Thanks for replying, Geordie. It's the SITA blue buses I'm after. They're under 5€, so I'm not paying 40€ for a taxi. I kind of want to get used to using the bus for future journeys, too.


----------



## GeordieBorn (Jul 15, 2016)

Have a look at this site for tickets. Indications are it is service SI381 (which you may already know?). Strange Rio and Google say it's a BusItalia, but the split seems close.
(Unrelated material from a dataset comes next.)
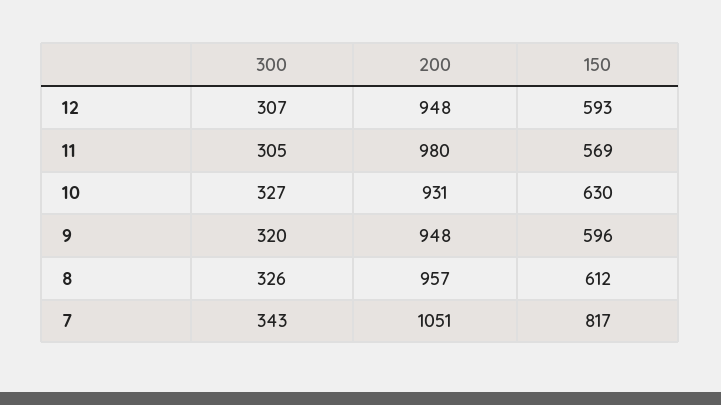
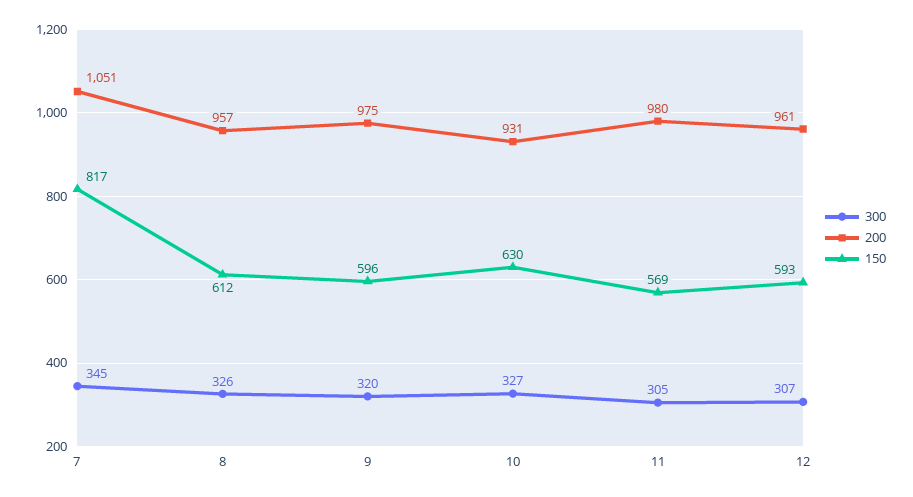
200, 12: 948 -> 961
200, 9: 948 -> 975
300, 7: 343 -> 345

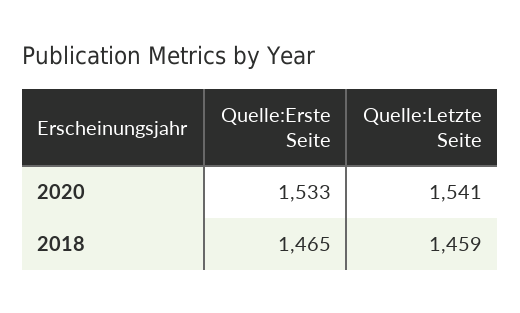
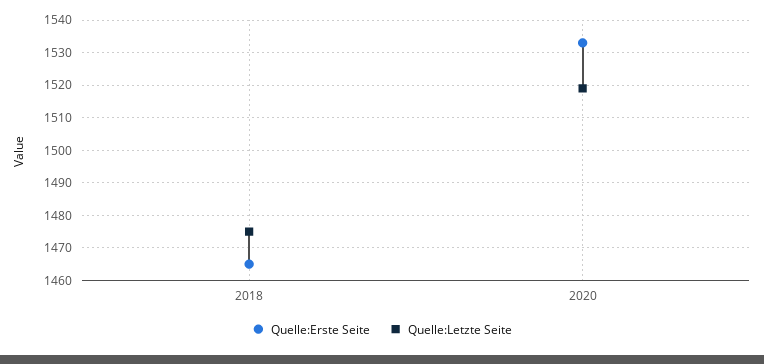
Quelle:Letzte Seite, 2020: 1541 -> 1520
Quelle:Letzte Seite, 2018: 1459 -> 1475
It looks like this site here you can ask questions of people who use the service....


----------



## RobertW (Aug 26, 2021)

Geordie, that's where I ended up going and it was spot on! 4€50! Now have my hired car!


----------



## Fumo (Oct 11, 2021)

Italians generally buy bus tickets in bars. Use whichever one is nearest the stop. The bar behind the bookseller's kiosk across from the train station in Arezzo is handy to the main bus bus terminus.


----------



## RobertW (Aug 26, 2021)

Just to sum up. I found that both rail and local bus tickets are available online. Simple strategy was to go to the bus stop and check the name of the company (Tiemme, in my case). I went online and was able to buy tickets for Arezzo-Monterchi. Simples!


----------